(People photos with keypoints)
::::

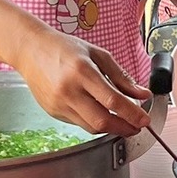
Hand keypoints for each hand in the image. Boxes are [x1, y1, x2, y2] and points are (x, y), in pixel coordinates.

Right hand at [15, 28, 148, 134]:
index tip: (145, 120)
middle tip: (136, 127)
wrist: (31, 50)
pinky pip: (79, 123)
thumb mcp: (98, 55)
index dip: (132, 114)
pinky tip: (100, 114)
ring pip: (91, 127)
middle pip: (102, 121)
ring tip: (121, 121)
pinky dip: (94, 122)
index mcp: (82, 72)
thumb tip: (142, 94)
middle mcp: (69, 91)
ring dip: (110, 128)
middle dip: (124, 128)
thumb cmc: (64, 49)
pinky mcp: (53, 112)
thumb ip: (121, 77)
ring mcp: (59, 104)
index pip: (112, 101)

::::

> _ABOUT THIS TASK_:
Without copying any images, transcribe the records exactly as they stand.

> _THE COMPLETED TASK_:
Hand keypoints for each hand in the image. Boxes are [x1, y1, x2, y2] and points are (x, y), in pixel coordinates.

Right hand at [15, 28, 148, 134]:
index tip: (145, 120)
middle tip: (136, 127)
wrist: (31, 50)
pinky pip: (79, 123)
thumb mcp: (98, 55)
index dip: (132, 114)
pinky tip: (100, 114)
ring pip: (91, 127)
middle pip: (102, 121)
ring tip: (121, 121)
pinky dip: (94, 122)
index mcp: (82, 72)
thumb tip: (142, 94)
middle mcp: (69, 91)
ring dip: (110, 128)
middle dip: (124, 128)
thumb cmc: (64, 49)
pinky mcp: (53, 112)
thumb ip: (121, 77)
ring mcp: (59, 104)
index pip: (112, 101)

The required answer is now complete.